*Bacaan yang Disediakan*:
● ● ● ●

Laporan terbaru dari laman Business Insider menyebutkan, pada 2021 ini jumlah unicorn yang lahir dalam setahun telah memecahkan rekor. Lebih dari 340 perusahaan rintisan Amerika Serikat menjadi unicorn di berbagai industri hingga pada pertengahan Desember. Angka itu berarti di dalam setiap hari ada unicorn lahir di Amerika Serikat.
Di India, Jumlah usaha rintisan baru pada tahun ini disebutkan mencapai 42 perusahaan. Bidang-bidang usaha mereka adalah kesehatan, perdagangan, pelayanan farmasi, dan mata uang kripto. India sangat bernafsu untuk memperbanyak jumlah unicorn.
Secara keseluruhan, jumlah unicorn negara itu telah mencapai 82 buah, tetapi pada tahun depan mereka menargetkan akan mengelola 100 unicorn. Capaian itu lebih cepat dibandingkan dengan target Pemerintah India, yaitu jumlah tersebut akan tercapai pada 2023.

● ● ● ●

*Baris yang Ditampilkan*:
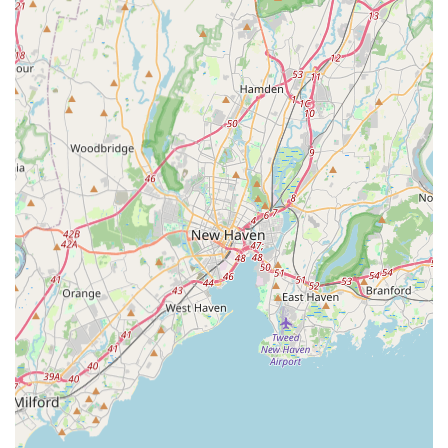
Island Real Estate Associates from other real estate
agencies. These attributes are a reflection of their
commitment to professional excellence and client
satisfaction.
Deep Local Expertise: The team is praised for being
"extremely knowledgeable" about the local market.
This deep-seated expertise is a significant highlight,
as it allows them to provide nuanced advice and
accurate assessments of property values and market
trends specific to Long Island.
Personalized and Dedicated Service: Client reviews
consistently highlight the team's personal touch.
They "handled everything we needed & some things
we didn't realize we would need help with," which
demonstrates a proactive and dedicated approach to
client service. This level of care fosters trust and
makes the real estate process less stressful.
Professional and Passionate Team: The team is
described as loving what they do, a passion that is
evident in their work. This genuine enthusiasm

● ● ● ●

*Petunjuk Latihan*: Menurut bacaan tentang unicorn, berapa jumlah keseluruhan unicorn yang dimiliki India?

*Jawaban Latihan*: 82 buah.